Reasonable people are free to disagree on how enjoyable they find Fireman Ed's act, Ryan cited his passion on Monday, but the larger issue here isn't so much about who will lead the J-E-T-S cheer after the Jets score at home. And it's only a little bit about whether or not they are actually going to score at home again this year at all. 

It's about the dreaded circus, which the Jets have argued does not exist, finally and undeniably coming to town, unloading its elephants and erecting tents for its three rings. The football part of things pretty much ceased to exist when Mark Sanchez did his Looney Toons sprint into Brandon Moore's posterior on Thanksgiving night. 

From here on out it is going to be about Fireman Ed "retiring" from the team, empty seats and/or increased hostility at home games and the myriad issues of internal indigestion the team will have to work its way through to move beyond this season. There are so many that we can't begin to guess which one will play the biggest role. 

Will it be Ryan's future? Barring a total collapse over the next five weeks, which certainly can't be ruled out, it doesn't seem like Ryan is headed for the unemployment line just yet. 

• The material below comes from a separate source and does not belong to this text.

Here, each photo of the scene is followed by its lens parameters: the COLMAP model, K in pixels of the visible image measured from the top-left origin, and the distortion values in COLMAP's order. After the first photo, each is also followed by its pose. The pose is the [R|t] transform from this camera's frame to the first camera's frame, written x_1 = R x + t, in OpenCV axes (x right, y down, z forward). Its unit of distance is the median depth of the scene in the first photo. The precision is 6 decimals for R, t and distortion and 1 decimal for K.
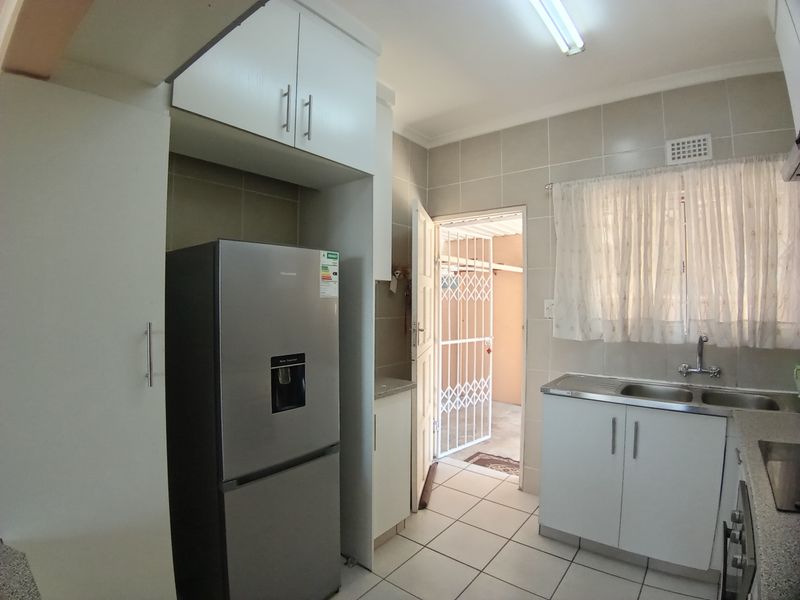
lens RADIAL K [[398.2, 0, 403.0], [0, 398.2, 301.0], [0, 0, 1]] dist [-0.076172, 0.000565]
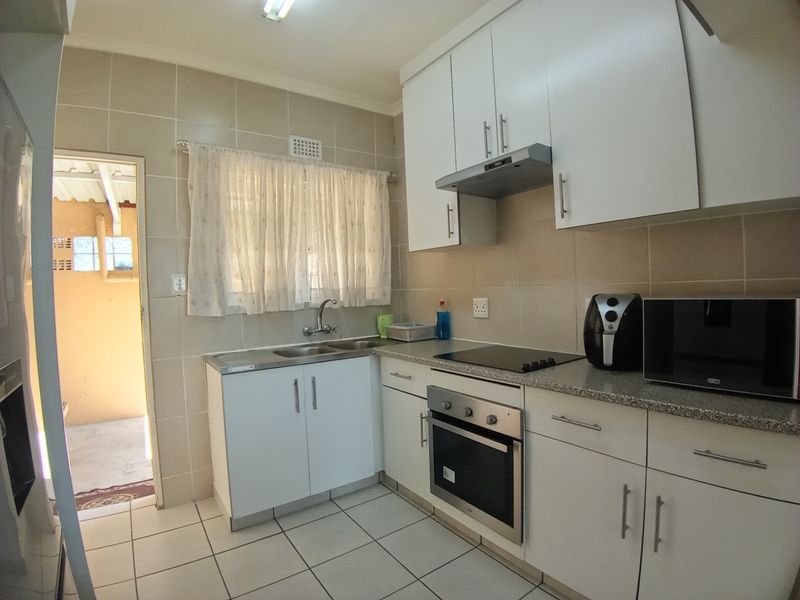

That makes general manager Mike Tannenbaum's head a more likely target. The attention paid to the bluster and the quarterbacks can only deflect so much attention from the fact that talent, young talent in particular, is in very short supply on this Jets team. 

Tannenbaum may skate with a change in responsibility should the Jets bring in someone over his head, but offensive coordinator Tony Sparano probably won't be so lucky. The lack of production could have been predicted coming into the season, but the team has actually regressed as the year has moved along. 

Making a change there would make three offensive coordinators in three years for Sanchez, which is less than ideal but, then, so is Sanchez. His future will be hotly debated in the coming weeks, likely alongside heaping helpings of mockery at the Jets' decision to trade for Tim Tebow's drama while refusing to make use of Tim Tebow's football skills. 

Other things will probably pop up because, with the Jets, other things almost always seem to pop up. If those things had anything to do with football, it would be the most surprising development of all. It's all about the circus and that started with the clowns last Thursday night.